As Competition and Markets Authority admits it cannot challenge £6.3bn deal: Green light for private equity swoop on supermarket Morrisons
- Fortress’s £6.3billion takeover of Morrisons moved a step closer after the competition watchdog cleared the path for the deal
- The private equity-led consortium revealed the CMA had confirmed it will not intervene if shareholders vote its 254p-per-share offer through next month
- The supermarket’s board has already backed Fortress’s bid, meaning shareholders are now the last line of defence against the controversial takeover
Fortress’s £6.3billion takeover of Morrisons moved a step closer after the competition watchdog cleared the path for the deal.

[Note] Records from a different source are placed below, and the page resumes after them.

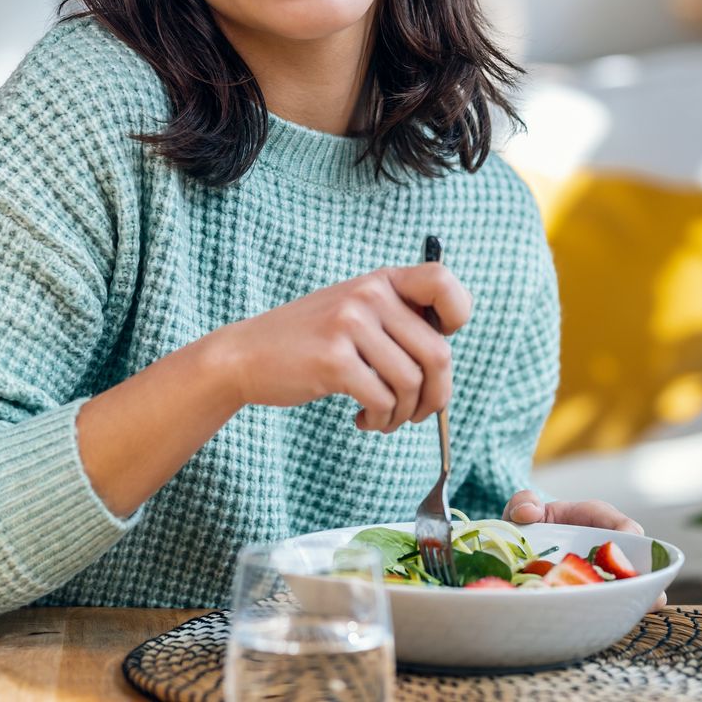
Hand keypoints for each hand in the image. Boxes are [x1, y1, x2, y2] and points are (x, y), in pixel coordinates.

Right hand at [211, 263, 471, 432]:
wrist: (246, 354)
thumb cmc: (310, 341)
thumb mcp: (356, 312)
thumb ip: (398, 322)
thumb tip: (445, 364)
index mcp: (382, 280)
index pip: (445, 283)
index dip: (455, 319)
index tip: (433, 347)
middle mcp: (370, 294)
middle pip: (438, 353)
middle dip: (436, 396)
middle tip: (418, 413)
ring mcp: (351, 323)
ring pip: (412, 383)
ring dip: (403, 415)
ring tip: (383, 419)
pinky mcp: (334, 358)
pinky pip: (383, 400)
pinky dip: (380, 421)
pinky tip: (363, 420)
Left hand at [503, 490, 666, 611]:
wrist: (518, 549)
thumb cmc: (527, 524)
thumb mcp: (522, 508)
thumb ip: (524, 502)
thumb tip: (528, 513)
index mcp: (589, 517)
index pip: (616, 521)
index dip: (626, 531)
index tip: (629, 541)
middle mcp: (602, 545)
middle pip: (634, 554)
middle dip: (646, 569)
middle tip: (651, 586)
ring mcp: (601, 570)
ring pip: (630, 580)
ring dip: (640, 592)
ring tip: (648, 604)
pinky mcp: (595, 591)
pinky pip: (613, 599)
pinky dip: (619, 608)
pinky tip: (621, 618)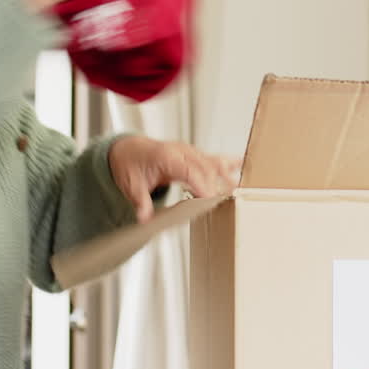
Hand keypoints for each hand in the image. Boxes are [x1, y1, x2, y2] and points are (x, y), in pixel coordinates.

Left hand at [109, 136, 240, 222]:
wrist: (126, 150)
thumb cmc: (130, 164)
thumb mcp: (131, 185)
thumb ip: (141, 202)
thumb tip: (144, 218)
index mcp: (166, 157)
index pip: (190, 171)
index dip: (202, 185)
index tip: (211, 200)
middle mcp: (181, 152)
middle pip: (205, 168)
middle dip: (217, 185)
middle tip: (227, 202)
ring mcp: (188, 152)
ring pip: (212, 162)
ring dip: (226, 175)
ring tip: (239, 188)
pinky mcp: (192, 155)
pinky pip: (212, 157)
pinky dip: (227, 161)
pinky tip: (242, 163)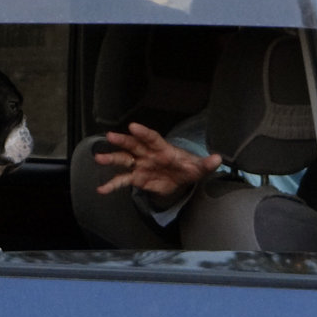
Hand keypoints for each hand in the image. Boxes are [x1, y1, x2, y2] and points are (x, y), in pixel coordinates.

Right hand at [95, 122, 221, 201]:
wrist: (181, 178)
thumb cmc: (188, 168)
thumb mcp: (199, 167)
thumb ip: (206, 163)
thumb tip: (218, 158)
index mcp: (162, 149)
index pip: (152, 138)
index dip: (143, 132)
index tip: (132, 127)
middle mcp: (148, 154)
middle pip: (133, 145)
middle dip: (122, 141)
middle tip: (110, 137)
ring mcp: (140, 165)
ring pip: (124, 160)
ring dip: (111, 159)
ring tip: (98, 158)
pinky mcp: (137, 178)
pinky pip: (122, 180)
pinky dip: (112, 184)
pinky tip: (101, 189)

The private equity-led consortium yesterday revealed the Competition and Markets Authority (CMA) had confirmed it will not intervene if shareholders vote its 254p-per-share offer through next month.
The supermarket’s board has already backed Fortress’s bid, meaning shareholders are now the last line of defence against the controversial takeover.
Signing off?: The CMA had been urged by MPs to intervene but the watchdog’s chief Andrea Coscelli warned the body did not have the powers to step in
The CMA had been urged by MPs to intervene but the watchdog’s chief Andrea Coscelli warned the body did not have the powers to step in.
In a letter to the business select committee, Coscelli raised concerns about private equity takeovers, in particular job losses and the prospect of lower taxes for the Treasury.
But he added that there was no proof that the Morrisons deal was highly leveraged and would therefore collapse or that it would be detrimental to competition in the UK.
Fortress’s only other UK retail asset is Majestic Wines, which has 190 UK stores.
Coscelli, chief executive of the watchdog since 2016, said: ‘Private equity acquisitions can be highly leveraged, which can make the target companies more vulnerable to failure.’
But he added: ‘The CMA would need to show that the levels of debt being taken on as a result of the acquisition are such that the target would be likely to fail post merger, or at least that its financial position would be affected to such a degree that it would become a significantly weaker competitor.’
Darren Jones, chairman of the business select committee, said Coscelli’s response suggested that ‘questions remain for government about whether the right regulatory checks and balances are in place to ensure consumers, workers and pensioners are protected in the most significant takeovers’. Ministers have the power to intervene on the basis of national security, media plurality, stability of the UK financial system, and to prevent public health emergencies – but it is rare that they use these powers.
Morrisons looks more vulnerable than ever but there is hope that shareholders could yet step in and save the day by voting against the deal.
This week five investors, which together hold 22 per cent of Morrisons’ shares, publicly denounced the bid putting a successful takeover into greater doubt.
Legal & General, the eighth-largest investor in the company, has warned the supermarket chain should not be taken private for the ‘wrong reasons’.
While Silchester, the group’s largest shareholder, also said ‘there is little in the offer that could not be achieved by Morrisons as a listed company’.
The consortium led by Fortress must win the support of 75 per cent of shareholders to take control of the supermarket.
Analysts have suggested 270p to 280p may be enough to clinch the deal, although prices of up to 314p, or £7.8billion, have been mooted.
Both CD&R and Fortress, whose backers include the Singaporean sovereign wealth fund, are believed to have ample firepower to raise their bid if required, but are weighing up how much they need to offer.
Morrisons shares climbed again yesterday, by 1.1 per cent, or 3p, to 267.6p, suggesting the market expected that Fortress, or rival private equity bidder Clayton Dubilier & Rice (CD&R), would offer a higher price.